Increased allied interoperability is essential to their increased military effectiveness and resiliency. To the extent the United States steps back, and Europe takes on a larger role in its own security, codified interoperability between the United States and Europe will be even more important when they fight together. Above all, military members must leverage their relationships to seek continued empowerment of our allies, even if that entails suggesting changes to the way existing organizations are structured and operated.

The U.S. military has been intertwined with NATO and its members since the alliance’s inception. They have worked together in training environments such as the Euro-NATO Joint Jet Pilot Training Program (ENJJPT), creating military officers with shared training and knowledge to facilitate our nations’ ability to work and fight together effectively. The United States and its allies cooperate in operational and exercise environments such as Steadfast Noon, NATO’s annual dual-capable aircraft nuclear deterrent exercise, and Neptune Strike, whose objective is “to integrate high-end maritime strike capabilities of Allied aircraft carrier strike groups and expeditionary strike groups to support the defense of the Alliance.” Joint training, such as ENJJPT, and joint exercises, like Steadfast Noon, are examples of the type of mutually beneficial programs that should continue.

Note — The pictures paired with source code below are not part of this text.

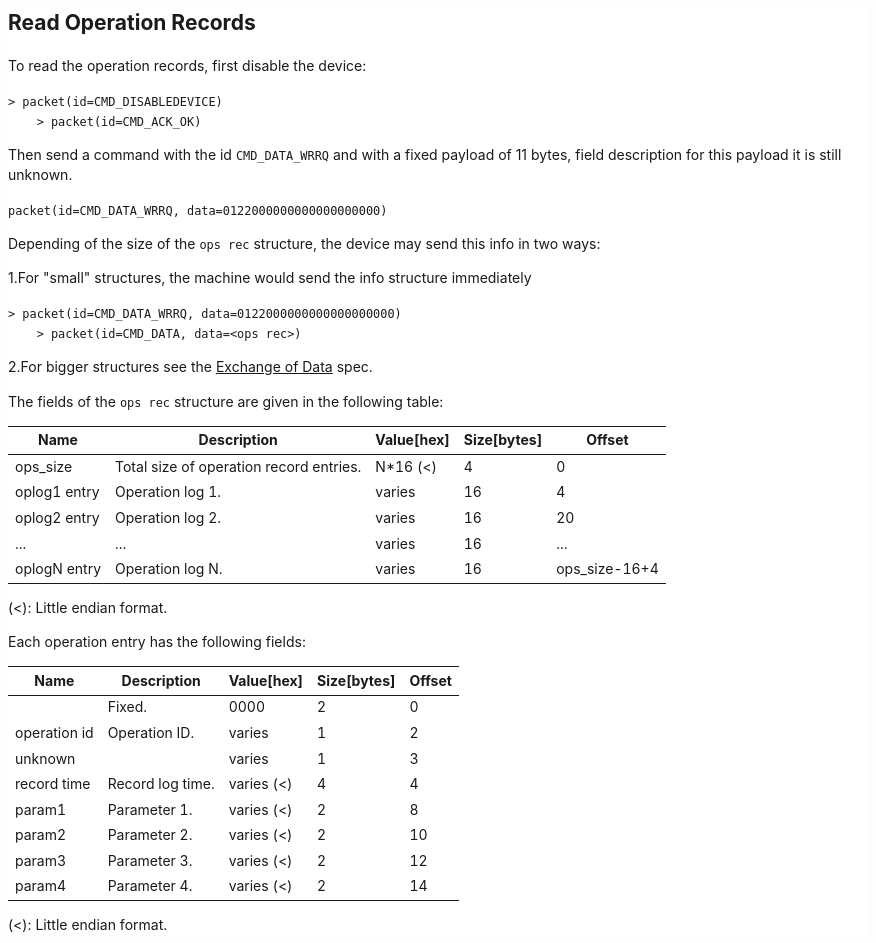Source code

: ## Read Operation Records ##

To read the operation records, first disable the device:

	> packet(id=CMD_DISABLEDEVICE)
		> packet(id=CMD_ACK_OK)

Then send a command with the id `CMD_DATA_WRRQ` and with a fixed payload of 11 bytes, field description for this payload it is still unknown.

	packet(id=CMD_DATA_WRRQ, data=0122000000000000000000)

Depending of the size of the `ops rec` structure, the device may send this info in two ways:

1.For "small" structures, the machine would send the info structure immediately

	> packet(id=CMD_DATA_WRRQ, data=0122000000000000000000)
		> packet(id=CMD_DATA, data=<ops rec>)

2.For bigger structures see the [Exchange of Data](ex_data.md) spec.

The fields of the `ops rec` structure are given in the following table:

|Name		|Description				|Value[hex]	|Size[bytes]	|Offset		|
|---		|---					|---		|---		|---		|
|ops_size	|Total size of operation record entries.|N*16 (<)	|4		|0		|
|oplog1 entry	|Operation log 1.			|varies		|16		|4		|
|oplog2 entry	|Operation log 2.			|varies		|16		|20		|
|...		|...					|varies		|16		|...		|
|oplogN entry	|Operation log N.			|varies		|16		|ops_size-16+4	|

(<): Little endian format.

Each operation entry has the following fields:

|Name		|Description		|Value[hex]	|Size[bytes]	|Offset	|
|---		|---			|---		|---		|---	|
|		|Fixed.			|0000		|2		|0	|
|operation id	|Operation ID.		|varies		|1		|2	|
|unknown	|			|varies		|1		|3	|
|record time	|Record log time.	|varies (<)	|4		|4	|
|param1		|Parameter 1.		|varies (<)	|2		|8	|
|param2		|Parameter 2.		|varies (<)	|2		|10	|
|param3		|Parameter 3.		|varies (<)	|2		|12	|
|param4		|Parameter 4.		|varies (<)	|2		|14	|

(<): Little endian format.
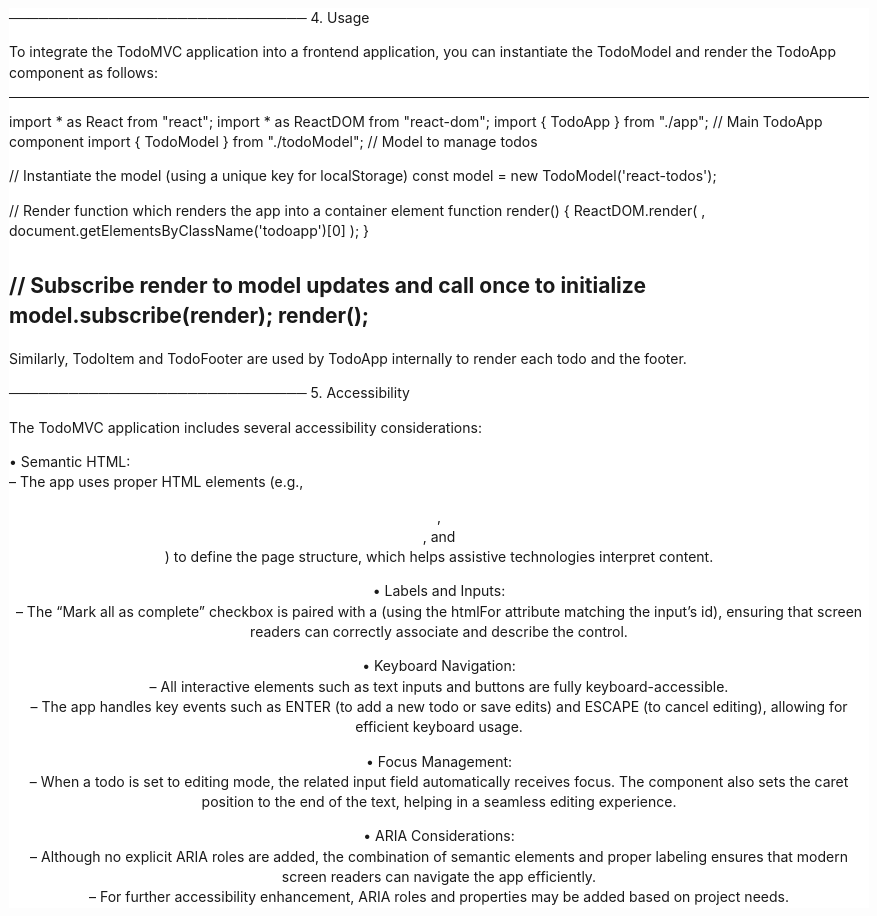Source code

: ──────────────────────────────
4. Usage

To integrate the TodoMVC application into a frontend application, you can instantiate the TodoModel and render the TodoApp component as follows:

-----------------------------------------------------
import * as React from "react";
import * as ReactDOM from "react-dom";
import { TodoApp } from "./app";           // Main TodoApp component
import { TodoModel } from "./todoModel";     // Model to manage todos

// Instantiate the model (using a unique key for localStorage)
const model = new TodoModel('react-todos');

// Render function which renders the app into a container element
function render() {
  ReactDOM.render(
    <TodoApp model={model} />,
    document.getElementsByClassName('todoapp')[0]
  );
}

// Subscribe render to model updates and call once to initialize
model.subscribe(render);
render();
-----------------------------------------------------

Similarly, TodoItem and TodoFooter are used by TodoApp internally to render each todo and the footer.

──────────────────────────────
5. Accessibility

The TodoMVC application includes several accessibility considerations:

• Semantic HTML:  
  – The app uses proper HTML elements (e.g., <header>, <section>, and <footer>) to define the page structure, which helps assistive technologies interpret content.

• Labels and Inputs:  
  – The “Mark all as complete” checkbox is paired with a <label> (using the htmlFor attribute matching the input’s id), ensuring that screen readers can correctly associate and describe the control.

• Keyboard Navigation:  
  – All interactive elements such as text inputs and buttons are fully keyboard-accessible.  
  – The app handles key events such as ENTER (to add a new todo or save edits) and ESCAPE (to cancel editing), allowing for efficient keyboard usage.

• Focus Management:  
  – When a todo is set to editing mode, the related input field automatically receives focus. The component also sets the caret position to the end of the text, helping in a seamless editing experience.

• ARIA Considerations:  
  – Although no explicit ARIA roles are added, the combination of semantic elements and proper labeling ensures that modern screen readers can navigate the app efficiently.  
  – For further accessibility enhancement, ARIA roles and properties may be added based on project needs.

Within existing operational and policy-defined limits, however, leaders should lean into opportunities for NATO and allied partners to take on more leadership roles in military operations and other areas of international cooperation. They must manage operational risk while identifying and leveraging shared or alternative command structures that can build a more resilient force. At the highest levels, this could translate to modifying NATO’s command structure to allow for more European leadership. At lower levels, it could mean enabling more partner military members to lead joint exercises, thereby increasing their experience and improving interoperability in peacetime before it is put to the test in war.

Relationships with military counterparts

Relationships at the operational level of our military are essential. They provide for both practical coordination and basic human interaction and friendships that translate into successful cooperation. For example, when I worked as a field-grade officer with NATO allies during dual-capable aircraft exercises, operational success was bolstered by the camaraderie and improved communication I developed through personal but professional relationships with my European peers. Frequent conversations exposed gaps in capability that we were able to solve ahead of time rather than during execution. One example solution was as simple as an off-the-shelf computer chat capability that streamlined communication within the operations center.

These relationships depend on trust and credibility. Particularly in the current political climate, that trust must be grounded in as much transparency as possible, without making promises or assurances that fall above one’s pay grade. As military members continue to strengthen these professional relationships at lower levels of military-to-military operations, they can also encourage more participation of non-European Union or non-NATO allies, when appropriate, to improve coordination within Europe. As with agreements governing acquisition, military members should examine NATO and bilateral training agreements and standards with an eye toward improving and further codifying interoperability. This includes interoperability both with and between European allies, especially where increased European defense spending can make a significant difference.

It is in the U.S. interest to have a stable, reliable Europe with a formidable military ready to defend itself and its allies. For military leaders, meaning all of us who serve, staying in your lane and remaining true to the military’s core apolitical identity in a time of political turmoil does not prescribe keeping your head down and letting policy change, particularly controversial change, wash over you. Remain technocratic and mission-focused, but keep your head up to identify opportunities that those not in your position may not otherwise see, so long as they align with national strategy to support a strong and increasingly self-reliant allied bulwark in Europe.